As she sank into her chair, she picked up one of the photos from her desk. As if she were touching something immensely precious, she drew her thumb over the soldier’s face. “If scientists and doctors can come together to do anything near what Braydon hopes, the impact to families devastated by trauma could be incalculable.”
Noah’s heart stumbled. He already suspected her brother had been killed in action, and her question confirmed it.
“And I want to be part of the team that makes that kind of miracle possible,” she continued, “even if all I do is make sure the chip stays in your hands.”
“And when that happens, I’ll stop at nothing to see that miracle comes to fruition.” Even if it comes too late to help your family.
“If this kind of technology could actually—” Her voice cracked.
Without thinking, he knelt beside her. “Emma,” he whispered, but he didn’t know what to say. Despite his parents’ best efforts, he was an only child, so he had no clue what it was like to have a sibling, let alone lose one. Well, almost no clue. As a teen, he had lost someone who’d been like a sister, and her death had nearly destroyed him.
A single tear slipped down Emma’s cheek, but she didn’t seem to notice. “What do you think an army of those tiny bots could do to bullet injuries in the brain?”
Oh, God.
Overcome with the need to offer her comfort, he ran a hand along her spine. If he could somehow siphon off some of her pain and take it upon himself, he would have.
She stiffened at his touch and lurched to her feet. “Thank you for the tour, Mr. Whitlow, but I need to get back to work. I should have a solid game plan on how to proceed with this case by Wednesday. Would you like to read my response to plaintiff? Or would you simply like an abbreviated memo to approve before I send it? David never specified how hands on you were.”
As dismissals went, her reaction said it all. Get out of my office and leave me the hell alone. But leaving her was the last thing he wanted.
“Emma, look at me.”
But she didn’t. “I need to get to work. If I don’t, I’ll—”
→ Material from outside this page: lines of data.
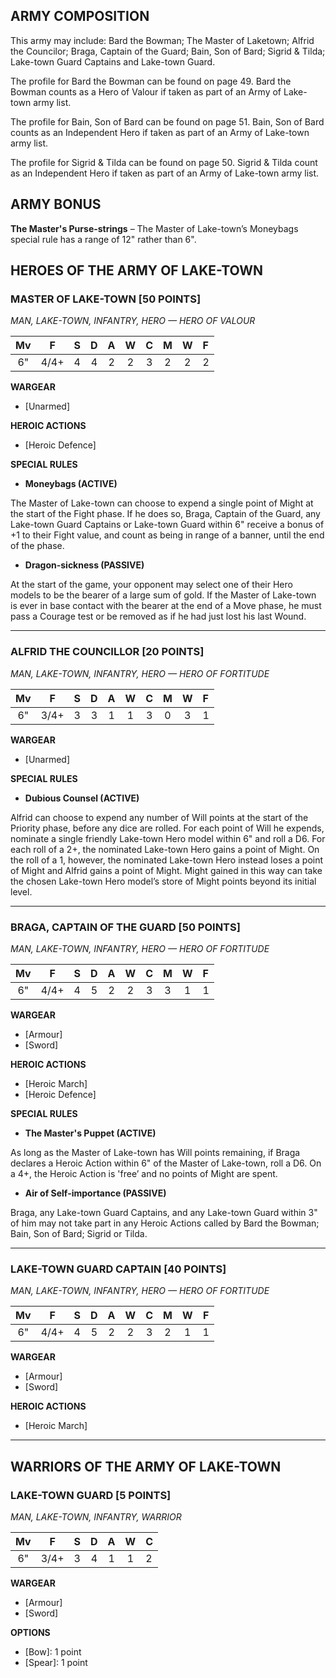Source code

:﻿## ARMY COMPOSITION

This army may include: Bard the Bowman; The Master of Laketown; Alfrid the Councilor; Braga, Captain of the Guard; Bain, Son of Bard; Sigrid & Tilda; Lake-town Guard Captains and Lake-town Guard.

The profile for Bard the Bowman can be found on page 49. Bard the Bowman counts as a Hero of Valour if taken as part of an Army of Lake-town army list.

The profile for Bain, Son of Bard can be found on page 51. Bain, Son of Bard counts as an Independent Hero if taken as part of an Army of Lake-town army list.

The profile for Sigrid & Tilda can be found on page 50. Sigrid & Tilda count as an Independent Hero if taken as part of an Army of Lake-town army list.

## ARMY BONUS

**The Master's Purse-strings** – The Master of Lake-town’s Moneybags special rule has a range of 12" rather than 6".


## HEROES OF THE ARMY OF LAKE-TOWN

<div class="unitCard" markdown>

### MASTER OF LAKE-TOWN [50 POINTS]
*MAN, LAKE-TOWN, INFANTRY, HERO — HERO OF VALOUR*

| Mv | F  | S | D | A | W | C | M | W | F |
|:-----:|:-----:|:---:|:---:|:---:|:---:|:---:|:---:|:---:|:---|
| 6" | 4/4+| 4 | 4 | 2 | 2 | 3 | 2 | 2 | 2 |

**WARGEAR**

- [Unarmed]

**HEROIC ACTIONS**

- [Heroic Defence]

**SPECIAL RULES**

- **Moneybags (ACTIVE)**

The Master of Lake-town can choose to expend a single point of Might at the start of the Fight phase. If he does so, Braga, Captain of the Guard, any Lake-town Guard Captains or Lake-town Guard within 6" receive a bonus of +1 to their Fight value, and count as being in range of a banner, until the end of the phase.

- **Dragon-sickness (PASSIVE)**

At the start of the game, your opponent may select one of their Hero models to be the bearer of a large sum of gold. If the Master of Lake-town is ever in base contact with the bearer at the end of a Move phase, he must pass a Courage test or be removed as if he had just lost his last Wound.

</div>

---

<div class="unitCard" markdown>

### ALFRID THE COUNCILLOR [20 POINTS]
*MAN, LAKE-TOWN, INFANTRY, HERO — HERO OF FORTITUDE*

| Mv | F  | S | D | A | W | C | M | W | F |
|:-----:|:-----:|:---:|:---:|:---:|:---:|:---:|:---:|:---:|:---|
| 6" | 3/4+| 3 | 3 | 1 | 1 | 3 | 0 | 3 | 1 |

**WARGEAR**

- [Unarmed]

**SPECIAL RULES**

- **Dubious Counsel (ACTIVE)**

Alfrid can choose to expend any number of Will points at the start of the Priority phase, before any dice are rolled. For each point of Will he expends, nominate a single friendly Lake-town Hero model within 6" and roll a D6. For each roll of a 2+, the nominated Lake-town Hero gains a point of Might. On the roll of a 1, however, the nominated Lake-town Hero instead loses a point of Might and Alfrid gains a point of Might. Might gained in this way can take the chosen Lake-town Hero model’s store of Might points beyond its initial level.

</div>

---

<div class="unitCard" markdown>

### BRAGA, CAPTAIN OF THE GUARD [50 POINTS]
*MAN, LAKE-TOWN, INFANTRY, HERO — HERO OF FORTITUDE*

| Mv | F  | S | D | A | W | C | M | W | F |
|:-----:|:-----:|:---:|:---:|:---:|:---:|:---:|:---:|:---:|:---|
| 6" | 4/4+| 4 | 5 | 2 | 2 | 3 | 3 | 1 | 1 |

**WARGEAR**

- [Armour]
- [Sword]

**HEROIC ACTIONS**

- [Heroic March]
- [Heroic Defence]

**SPECIAL RULES**

- **The Master's Puppet (ACTIVE)**

As long as the Master of Lake-town has Will points remaining, if Braga declares a Heroic Action within 6" of the Master of Lake-town, roll a D6. On a 4+, the Heroic Action is 'free’ and no points of Might are spent.

- **Air of Self-importance (PASSIVE)**

Braga, any Lake-town Guard Captains, and any Lake-town Guard within 3" of him may not take part in any Heroic Actions called by Bard the Bowman; Bain, Son of Bard; Sigrid or Tilda.

</div>

---

<div class="unitCard" markdown>

### LAKE-TOWN GUARD CAPTAIN [40 POINTS]
*MAN, LAKE-TOWN, INFANTRY, HERO — HERO OF FORTITUDE*

| Mv | F  | S | D | A | W | C | M | W | F |
|:---:|:----:|:---:|:---:|:---:|:---:|:---:|:---:|:---:|:---:|
| 6" | 4/4+ | 4 | 5 | 2 | 2 | 3 | 2 | 1 | 1 |

**WARGEAR**

- [Armour]
- [Sword]

**HEROIC ACTIONS**

- [Heroic March]

</div>

---

## WARRIORS OF THE ARMY OF LAKE-TOWN

<div class="unitCard" markdown>

### LAKE-TOWN GUARD [5 POINTS]
*MAN, LAKE-TOWN, INFANTRY, WARRIOR*

| Mv | F  | S | D | A | W | C |
|:-----:|:-----:|:---:|:---:|:---:|:---:|:---|
| 6" | 3/4+| 3 | 4 | 1 | 1 | 2 |

**WARGEAR**

- [Armour]
- [Sword]

**OPTIONS**

- [Bow]: 1 point
- [Spear]: 1 point

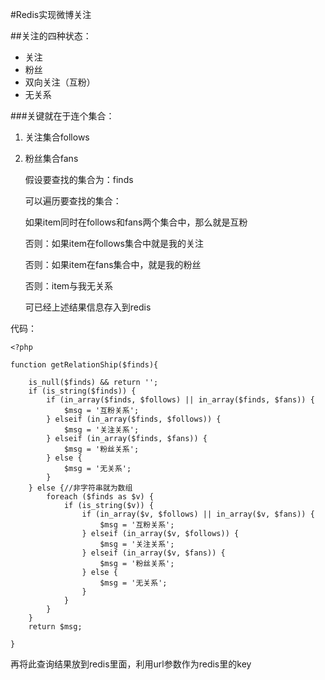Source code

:#Redis实现微博关注

##关注的四种状态：
- 关注
- 粉丝
- 双向关注（互粉）
- 无关系

###关键就在于连个集合：
1. 关注集合follows
2. 粉丝集合fans

	假设要查找的集合为：finds
	
	可以遍历要查找的集合：
	
	如果item同时在follows和fans两个集合中，那么就是互粉
	
	否则：如果item在follows集合中就是我的关注
	
	否则：如果item在fans集合中，就是我的粉丝
	
	否则：item与我无关系
	
	可已经上述结果信息存入到redis

代码：

	<?php 
	
	function getRelationShip($finds){
	
		is_null($finds) && return '';
		if (is_string($finds)) {
			if (in_array($finds, $follows) || in_array($finds, $fans)) {
				$msg = '互粉关系';
			} elseif (in_array($finds, $follows)) {
				$msg = '关注关系';
			} elseif (in_array($finds, $fans)) {
				$msg = '粉丝关系';
			} else {
				$msg = '无关系';
			}
		} else {//非字符串就为数组
			foreach ($finds as $v) {
				if (is_string($v)) {
					if (in_array($v, $follows) || in_array($v, $fans)) {
						$msg = '互粉关系';
					} elseif (in_array($v, $follows)) {
						$msg = '关注关系';
					} elseif (in_array($v, $fans)) {
						$msg = '粉丝关系';
					} else {
						$msg = '无关系';
					}
				}
			}
		}
		return $msg;
	
	}

再将此查询结果放到redis里面，利用url参数作为redis里的key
Her voice cracked again, and she swiped a hand over her cheek, which put him in a difficult position. He should leave her alone to battle her tears, just as she’d asked. But why did leaving feel so wrong?
Placing a hand on her shoulder, he turned her to face him. “Talk to me. Tell me what’s got you so suddenly torn up.”
“Mr. Whitlow, I—”
“Noah,” he reminded her.
She shook her head. “I just need to—” Her voice fractured into a million shards. “I just need to get back to work. I’ll find my footing.” I always do. She didn’t speak the last three words, but they resonated loud and clear.
“Okay.” He took a single step back, but it wasn’t easy with her pain clawing at his heart. Gazing into blue eyes shining with unshed tears, he did something he so rarely did. “I’m leaving you my personal cell number. If you need to talk, anytime day or night, just call me.”
When she nodded, he forced himself to take another step back. Emma Morgan had darkness and pain in her past, and if she’d let him, he’d help her ease that pain. Because, unfortunately, he had darkness and pain in his past, too.